1 This figure is about 36 percent below what emissions otherwise would have been based on current levels.
2 Katie McGinty, chairwoman of the Council on Environmental Quality: "The president will want to work in partnership with industry, affording them credit for taking early action to reduce emissions," Press Briefing, Oct. 22, 1997.
3 Other greenhouse gases: methane; nitrous oxide; hydrofluorocarbons; perfluorocarbons; sulfur hexafluoride.
4 The Washington Post, March 26, 1998.
5 Patrice Hill, The Washington Times, March 10, 1998.

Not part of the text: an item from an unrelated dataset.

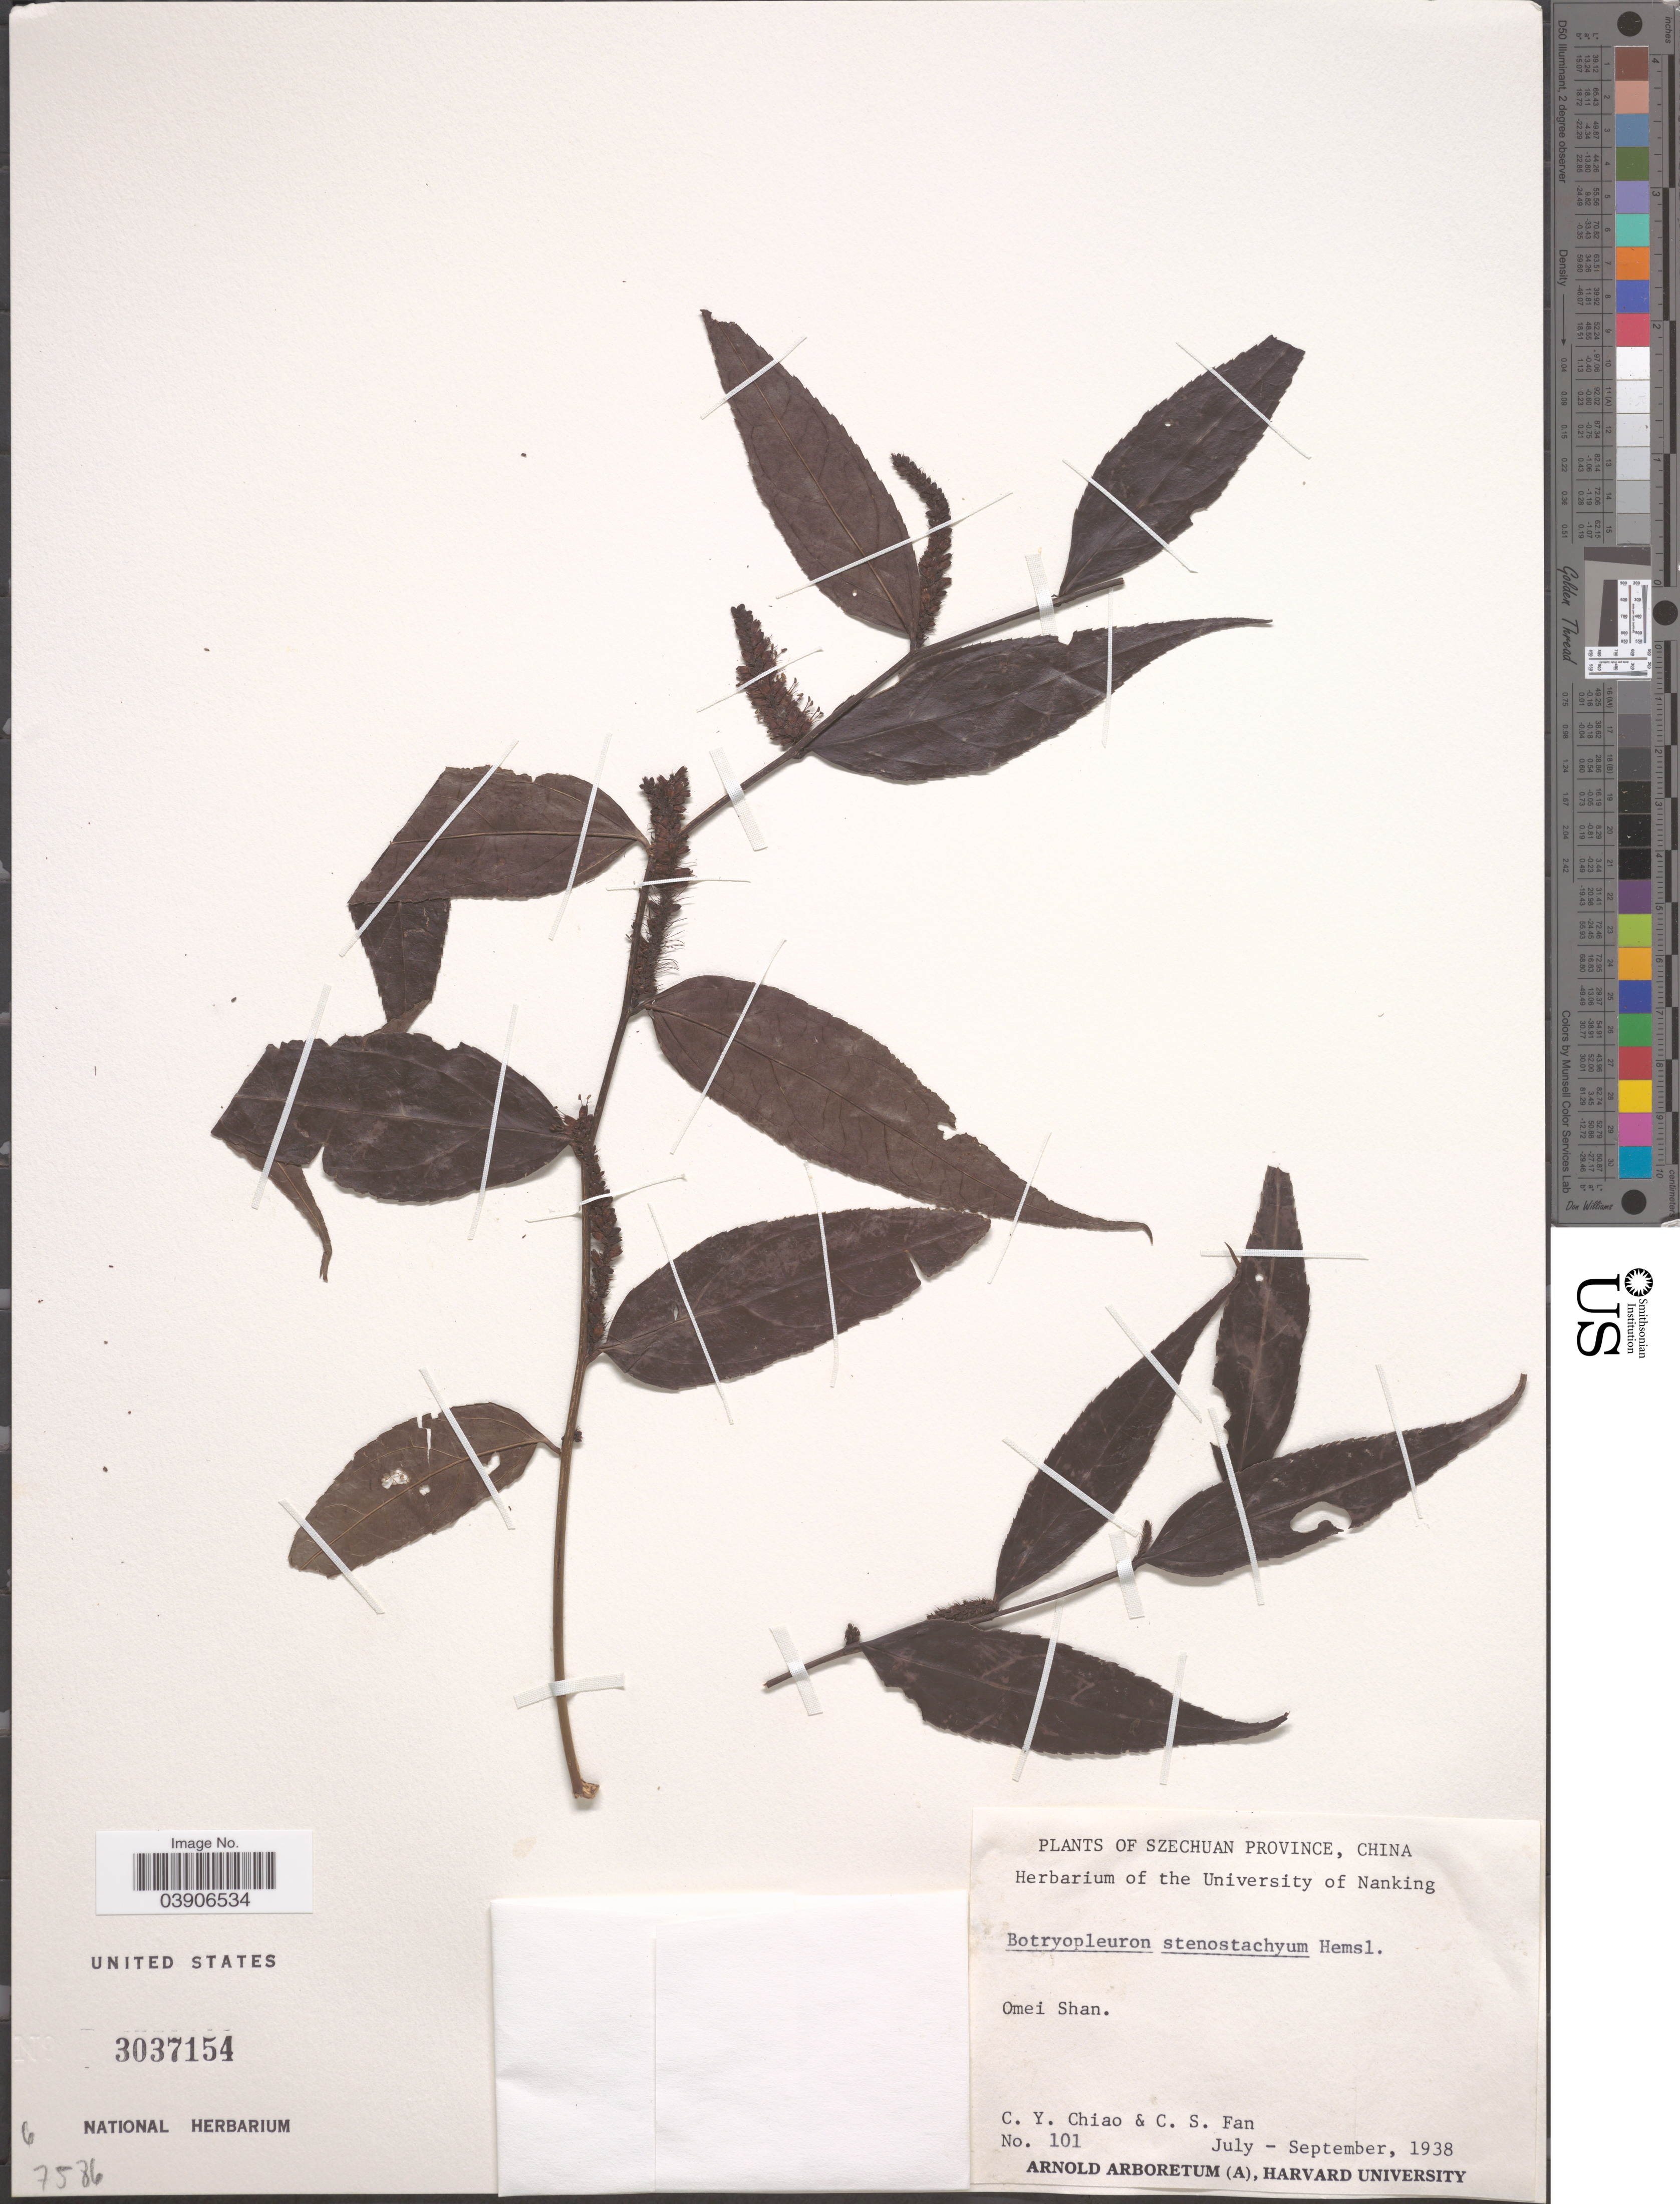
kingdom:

6 U.S. DOE, Comprehensive Electric Restructuring Plan, Mar. 25, 1998.
7 NERA, Designing and Implementing an International Gas Trading Program, Aug. 4, 1997.
8 "Any certified emission reductions which a Party acquires from accordance with the provisions of Article 12 shall be added to the Party," Article 3.12, Kyoto Protocol to the United Nations Framework Convention on Climate Change, December 1997. See also, articles 3.10; 3.11; 6; 12 and 17.
9 A White House report estimates if ratified as is, the Kyoto Protocol will increase energy costs $70 to $100 per year per household, assuming an active allowance trading program for CO2 is in place.